Après vingt-cinq ans de crise et malgré le hiatus de 2017-2018 les forces
armées françaises ont repris des couleurs après avoir été à deux doigts de
l’effondrement. Il faut quand même rappeler que nos dirigeants avaient
sérieusement envisagé en 2013 de ramener le budget annuel de la Défense à
environ 31 milliards d’euros jusqu’en 2019 et moins encore si affinités avec
Bercy. Les attentats terroristes de 2015 ont finalement inversé la tendance et
en 2019 le budget était en réalité de 35,9 milliards, pour atteindre 44
milliards en 2023.
Cet effort
louable se poursuit puisque 413 milliards d’euros sont annoncés dans la
nouvelle Loi de programmation militaire 2024-2030, soit 50 milliards de plus de
ce que souhaitait Bercy. On rappellera que les LPM respectées sont l’exception,
mais comme celle qui se termine en est déjà une, faisons confiance pour la
suivante. Faisons aussi confiance à l’inflation, désormais plus élevée, pour
ronger au moins 20 % de la somme mais cela reste quand même un effort
important. Est-ce le plus important depuis les années 1960 et la création de la
force nucléaire, comme on l’entend parfois ? Nullement. Si on faisait le
même effort qu’à la fin des années 1980 en termes de % de PIB, cette LPM
2024-2030 représenterait plus de 480 milliards d’euros.
Est-ce une LPM
de « transformation » comme cela est annoncé ? Pas vraiment non
plus puisqu’elle est assez largement dans la continuité de la précédente, comme
si la guerre en Ukraine n’avait pas lieu. Cela peut se comprendre, on ne sort
pas de 25 ans de crise en quelques années et on se trouve toujours dans la
réparation des dégâts, et puis les programmes d’équipements sont des grands
paquebots budgétaires que l’on a toujours du mal à lancer, à dévier une fois
lancés et encore plus à stopper lorsqu’ils s’avèrent mauvais.
Il faut bien
comprendre dans quelle situation on se trouvait en 2015 après 25 ans de crise.

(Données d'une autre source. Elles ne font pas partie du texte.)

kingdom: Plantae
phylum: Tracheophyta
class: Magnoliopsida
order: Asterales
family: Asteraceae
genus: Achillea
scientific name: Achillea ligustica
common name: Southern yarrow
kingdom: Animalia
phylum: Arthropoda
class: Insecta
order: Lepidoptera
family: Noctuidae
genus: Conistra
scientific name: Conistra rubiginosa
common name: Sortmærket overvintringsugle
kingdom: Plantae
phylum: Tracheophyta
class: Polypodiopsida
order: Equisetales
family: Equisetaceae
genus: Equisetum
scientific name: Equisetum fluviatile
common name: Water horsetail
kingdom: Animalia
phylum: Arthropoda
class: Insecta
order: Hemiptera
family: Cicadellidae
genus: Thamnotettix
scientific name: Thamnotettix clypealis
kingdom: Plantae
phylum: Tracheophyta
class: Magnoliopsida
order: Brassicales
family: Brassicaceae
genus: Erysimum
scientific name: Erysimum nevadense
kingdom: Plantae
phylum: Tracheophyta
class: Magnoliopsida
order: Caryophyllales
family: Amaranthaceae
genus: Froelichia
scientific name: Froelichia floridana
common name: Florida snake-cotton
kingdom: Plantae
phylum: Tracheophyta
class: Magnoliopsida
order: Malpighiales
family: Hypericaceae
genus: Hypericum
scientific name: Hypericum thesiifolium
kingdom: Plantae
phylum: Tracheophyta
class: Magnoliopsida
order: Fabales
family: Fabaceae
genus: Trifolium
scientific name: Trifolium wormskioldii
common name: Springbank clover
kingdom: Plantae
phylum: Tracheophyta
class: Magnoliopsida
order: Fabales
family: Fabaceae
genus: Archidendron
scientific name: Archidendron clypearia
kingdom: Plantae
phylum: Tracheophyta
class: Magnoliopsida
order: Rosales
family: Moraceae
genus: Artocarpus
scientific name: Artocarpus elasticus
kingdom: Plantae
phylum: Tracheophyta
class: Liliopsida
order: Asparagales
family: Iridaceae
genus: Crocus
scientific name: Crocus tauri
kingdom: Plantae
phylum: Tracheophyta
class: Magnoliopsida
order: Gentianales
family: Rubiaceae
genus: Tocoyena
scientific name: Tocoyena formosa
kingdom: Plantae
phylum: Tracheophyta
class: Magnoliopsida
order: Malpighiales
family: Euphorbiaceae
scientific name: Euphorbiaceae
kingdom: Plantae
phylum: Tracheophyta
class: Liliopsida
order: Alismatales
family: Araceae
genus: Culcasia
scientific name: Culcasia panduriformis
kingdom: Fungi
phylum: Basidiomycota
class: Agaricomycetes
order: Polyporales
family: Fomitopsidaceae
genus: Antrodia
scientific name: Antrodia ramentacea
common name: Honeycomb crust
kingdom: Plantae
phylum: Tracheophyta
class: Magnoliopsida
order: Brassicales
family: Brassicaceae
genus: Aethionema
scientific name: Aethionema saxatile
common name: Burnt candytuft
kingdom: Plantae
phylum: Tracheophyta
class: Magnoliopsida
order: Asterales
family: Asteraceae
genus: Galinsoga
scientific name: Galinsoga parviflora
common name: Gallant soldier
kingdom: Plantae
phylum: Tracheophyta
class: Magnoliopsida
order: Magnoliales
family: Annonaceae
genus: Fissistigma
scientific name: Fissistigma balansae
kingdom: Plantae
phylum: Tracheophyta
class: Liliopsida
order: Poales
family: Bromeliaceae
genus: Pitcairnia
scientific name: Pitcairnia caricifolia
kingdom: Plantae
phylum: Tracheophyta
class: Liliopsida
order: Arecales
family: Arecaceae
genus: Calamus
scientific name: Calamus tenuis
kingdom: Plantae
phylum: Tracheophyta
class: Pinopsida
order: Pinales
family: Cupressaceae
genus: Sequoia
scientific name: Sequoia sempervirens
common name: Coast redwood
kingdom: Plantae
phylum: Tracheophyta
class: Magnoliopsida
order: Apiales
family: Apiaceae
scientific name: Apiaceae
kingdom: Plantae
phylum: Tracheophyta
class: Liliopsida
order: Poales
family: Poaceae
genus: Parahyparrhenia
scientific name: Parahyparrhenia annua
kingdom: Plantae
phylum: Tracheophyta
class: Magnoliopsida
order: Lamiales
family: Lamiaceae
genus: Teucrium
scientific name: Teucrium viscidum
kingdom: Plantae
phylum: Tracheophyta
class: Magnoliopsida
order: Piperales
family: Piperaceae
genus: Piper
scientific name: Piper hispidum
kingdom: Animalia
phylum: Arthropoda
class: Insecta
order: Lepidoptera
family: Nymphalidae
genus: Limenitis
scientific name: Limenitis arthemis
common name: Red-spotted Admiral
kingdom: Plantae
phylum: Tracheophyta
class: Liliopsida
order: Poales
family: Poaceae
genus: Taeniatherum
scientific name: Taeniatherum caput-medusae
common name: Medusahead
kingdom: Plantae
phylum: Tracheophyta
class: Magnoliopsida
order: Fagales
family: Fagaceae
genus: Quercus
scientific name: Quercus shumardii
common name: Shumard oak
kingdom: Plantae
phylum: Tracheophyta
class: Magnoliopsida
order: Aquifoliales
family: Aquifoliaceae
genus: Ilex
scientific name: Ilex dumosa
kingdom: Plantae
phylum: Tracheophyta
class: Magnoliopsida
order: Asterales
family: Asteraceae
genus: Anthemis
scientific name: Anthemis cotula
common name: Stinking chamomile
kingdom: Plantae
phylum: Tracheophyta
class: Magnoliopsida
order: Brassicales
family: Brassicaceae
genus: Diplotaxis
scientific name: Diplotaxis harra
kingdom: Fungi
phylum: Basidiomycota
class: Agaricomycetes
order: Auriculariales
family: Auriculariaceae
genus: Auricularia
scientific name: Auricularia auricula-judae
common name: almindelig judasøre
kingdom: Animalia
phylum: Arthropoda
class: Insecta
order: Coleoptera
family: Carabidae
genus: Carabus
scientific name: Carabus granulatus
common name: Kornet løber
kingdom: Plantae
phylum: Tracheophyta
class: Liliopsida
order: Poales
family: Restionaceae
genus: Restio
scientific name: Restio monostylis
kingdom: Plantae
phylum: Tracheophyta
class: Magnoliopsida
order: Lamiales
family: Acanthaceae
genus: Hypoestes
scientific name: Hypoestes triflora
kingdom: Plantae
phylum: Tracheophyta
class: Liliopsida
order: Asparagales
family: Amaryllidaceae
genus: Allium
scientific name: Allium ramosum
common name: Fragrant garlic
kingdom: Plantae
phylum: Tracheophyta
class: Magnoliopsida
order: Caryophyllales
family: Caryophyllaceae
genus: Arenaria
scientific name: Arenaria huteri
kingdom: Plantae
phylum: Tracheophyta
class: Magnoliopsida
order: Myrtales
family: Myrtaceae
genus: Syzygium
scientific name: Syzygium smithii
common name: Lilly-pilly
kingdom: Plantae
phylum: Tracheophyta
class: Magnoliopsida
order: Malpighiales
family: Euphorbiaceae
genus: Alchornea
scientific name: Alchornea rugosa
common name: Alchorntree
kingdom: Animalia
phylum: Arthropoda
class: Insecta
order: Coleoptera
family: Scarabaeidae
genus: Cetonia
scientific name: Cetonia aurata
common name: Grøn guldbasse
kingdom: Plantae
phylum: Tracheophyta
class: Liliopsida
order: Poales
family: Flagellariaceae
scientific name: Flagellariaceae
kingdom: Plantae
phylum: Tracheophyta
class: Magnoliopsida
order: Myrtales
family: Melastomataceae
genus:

Faisons simple. La force de frappe nucléaire a été réduite (4 SNLE au lieu de
6, moins de 300 têtes nucléaires au lieu de 600), mais les sous-marins et
missiles sont modernes et l’ensemble remplit toujours parfaitement sa mission.
Il faudra juste y consacrer une part croissante du budget pour, en particulier,
financer le remplacement des SNLE.
Au total, en
25 ans la Marine nationale s’est contractée de 40 % de ses effectifs, a perdu
un peu de tonnage avec un seul porte-avions au lieu de deux, six sous-marins
nucléaires d’attaque au lieu de 12, a conservé sensiblement le même nombre de
frégates de premier rang (15) et trois porte-hélicoptères d’attaque au lieu de
quatre grands navires amphibies. Le déficit le plus important réside plutôt
dans les navires de second rang. Cette réduction de volume a été compensée par
des moyens plus modernes qui autorisent au bout du compte une puissance de feu
(une « projection de puissance » en termes plus technocratiques) plus
importante. La Marine nationale peut toujours assurer toutes ses missions mais
a perdu une certaine capacité de présence.
L’Armée de
l’Air et de l’Espace a perdu la moitié de ses effectifs et la moitié de ses
avions de combat. L’excellence et la polyvalence de l’avion Rafale a compensé
en grande partie cette perte de volume mais si les Rafale peuvent faire
beaucoup de choses et même à longue distance, ils ne peuvent être partout. La
capacité de renseignement aérien s’est accrue. Celle de transport et de
ravitaillement en vol s’est amoindrie jusqu’à devenir critique (lire : on
est obligé de faire appel aux Américains lorsque cela dépasse un certain
seuil). Les choses s’améliorent mais restent insuffisantes.
Le véritable
effondrement a touché l’armée de Terre. Plus exactement, on a détruit son corps
de bataille. Revenons encore en arrière. Lorsqu’on décide de disposer d’une
force de frappe nucléaire au début des années 1960, on admet aussi très vite
que c’est insuffisant en soi pour assurer réellement une dissuasion complète.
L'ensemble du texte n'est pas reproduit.